* [Material for this task]
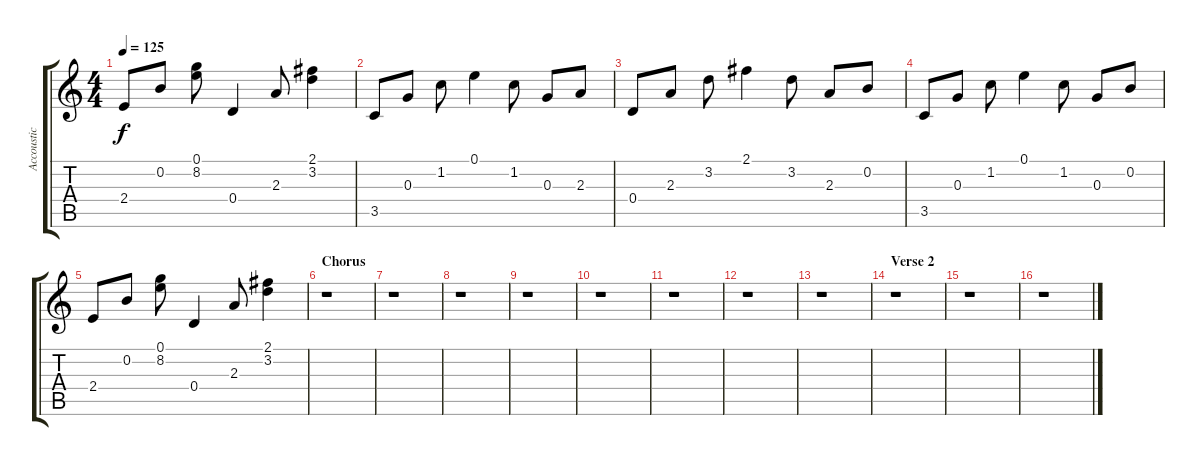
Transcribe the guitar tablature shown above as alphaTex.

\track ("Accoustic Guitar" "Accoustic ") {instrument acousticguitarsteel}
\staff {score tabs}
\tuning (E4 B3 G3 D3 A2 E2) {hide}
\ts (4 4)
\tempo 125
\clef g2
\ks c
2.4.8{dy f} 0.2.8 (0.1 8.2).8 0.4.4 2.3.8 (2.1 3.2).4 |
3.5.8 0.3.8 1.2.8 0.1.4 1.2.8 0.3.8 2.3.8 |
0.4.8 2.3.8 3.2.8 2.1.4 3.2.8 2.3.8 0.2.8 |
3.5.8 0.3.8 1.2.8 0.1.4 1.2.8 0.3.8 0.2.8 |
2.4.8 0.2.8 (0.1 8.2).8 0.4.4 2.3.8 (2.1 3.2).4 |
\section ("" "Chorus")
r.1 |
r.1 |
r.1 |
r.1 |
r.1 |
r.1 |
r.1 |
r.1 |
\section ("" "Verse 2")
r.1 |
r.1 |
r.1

* [Given request]
Could you give the material above again with "Chorus" switched to "Refrain" and nothing else changed, leaving out the picture?

* [Task result]
Transcribe the guitar tablature shown above as alphaTex.

\track ("Accoustic Guitar" "Accoustic ") {instrument acousticguitarsteel}
\staff {score tabs}
\tuning (E4 B3 G3 D3 A2 E2) {hide}
\ts (4 4)
\tempo 125
\clef g2
\ks c
2.4.8{dy f} 0.2.8 (0.1 8.2).8 0.4.4 2.3.8 (2.1 3.2).4 |
3.5.8 0.3.8 1.2.8 0.1.4 1.2.8 0.3.8 2.3.8 |
0.4.8 2.3.8 3.2.8 2.1.4 3.2.8 2.3.8 0.2.8 |
3.5.8 0.3.8 1.2.8 0.1.4 1.2.8 0.3.8 0.2.8 |
2.4.8 0.2.8 (0.1 8.2).8 0.4.4 2.3.8 (2.1 3.2).4 |
\section ("" "Refrain")
r.1 |
r.1 |
r.1 |
r.1 |
r.1 |
r.1 |
r.1 |
r.1 |
\section ("" "Verse 2")
r.1 |
r.1 |
r.1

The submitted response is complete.